Action item>
Set down the whole listing below exactly. The pictures stay out.
=== Raw data ===
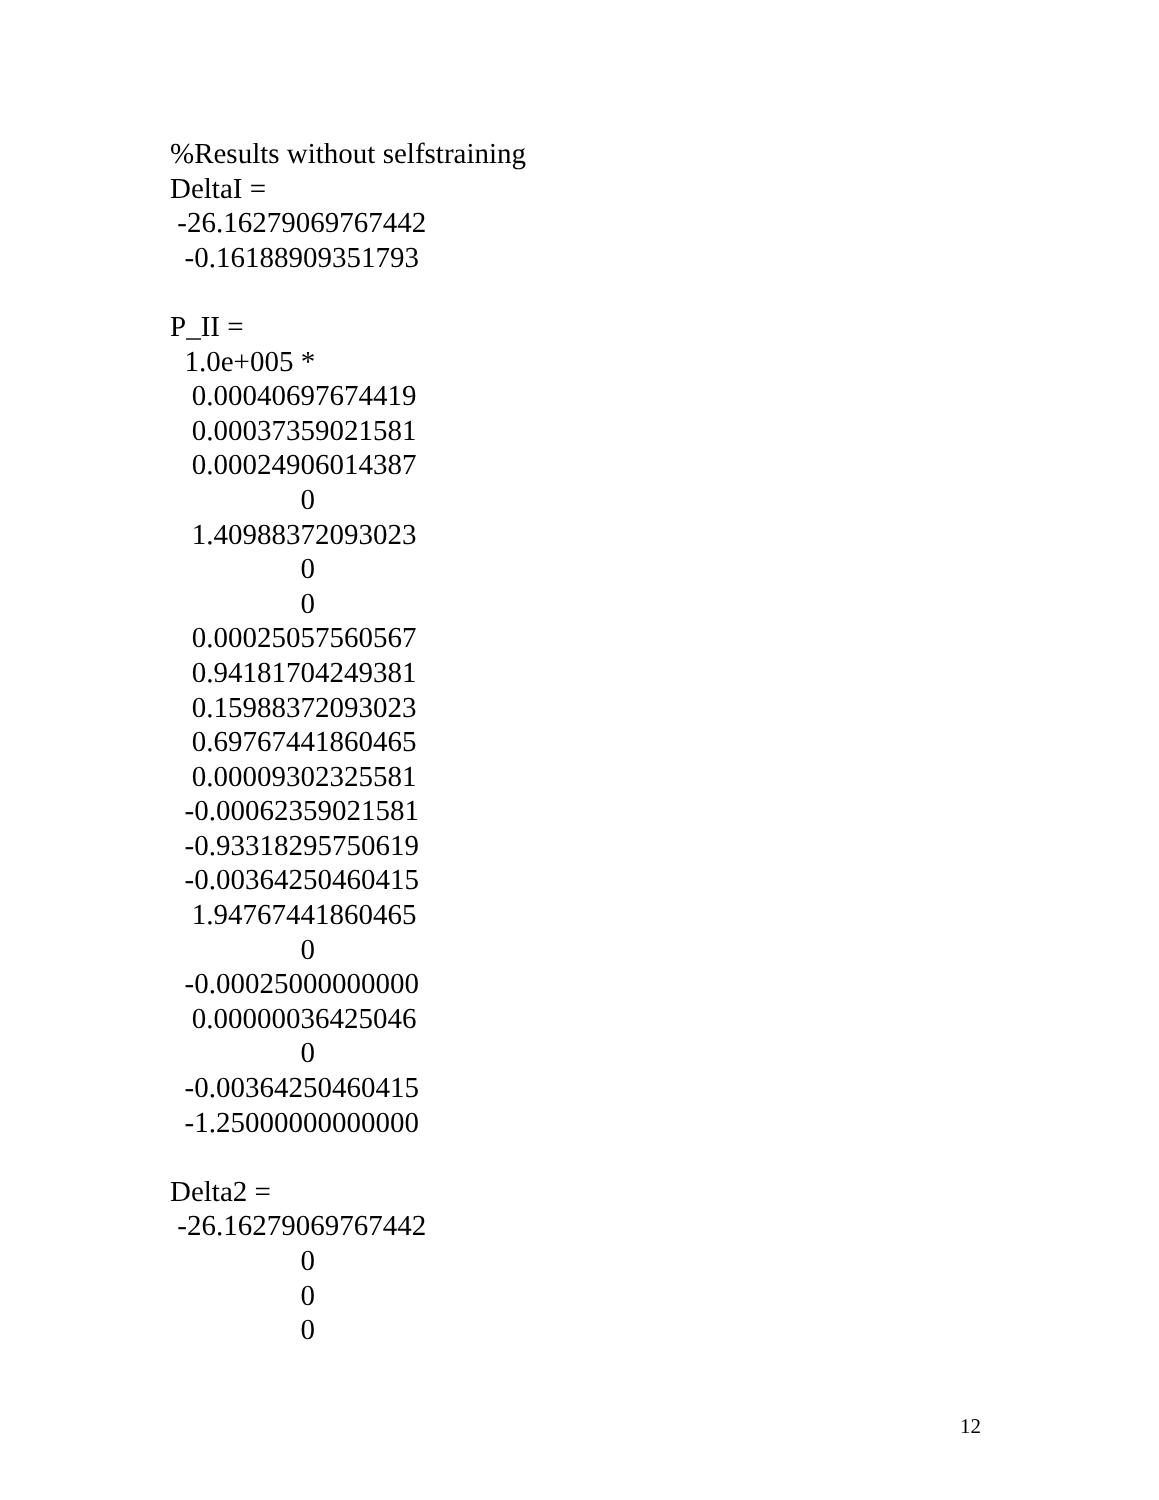%Results without selfstraining
DeltaI =
-26.16279069767442
-0.16188909351793
P_II =
1.0e+005 *
0.00040697674419
0.00037359021581
0.00024906014387
0
1.40988372093023
0
0
0.00025057560567
0.94181704249381
0.15988372093023
0.69767441860465
0.00009302325581
-0.00062359021581
-0.93318295750619
-0.00364250460415
1.94767441860465
0
-0.00025000000000
0.00000036425046
0
-0.00364250460415
-1.25000000000000
Delta2 =
-26.16279069767442
0
0
0
12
===
Exercise response>
%Results without selfstraining
DeltaI =
-26.16279069767442
-0.16188909351793
P_II =
1.0e+005 *
0.00040697674419
0.00037359021581
0.00024906014387
0
1.40988372093023
0
0
0.00025057560567
0.94181704249381
0.15988372093023
0.69767441860465
0.00009302325581
-0.00062359021581
-0.93318295750619
-0.00364250460415
1.94767441860465
0
-0.00025000000000
0.00000036425046
0
-0.00364250460415
-1.25000000000000
Delta2 =
-26.16279069767442
0
0
0
12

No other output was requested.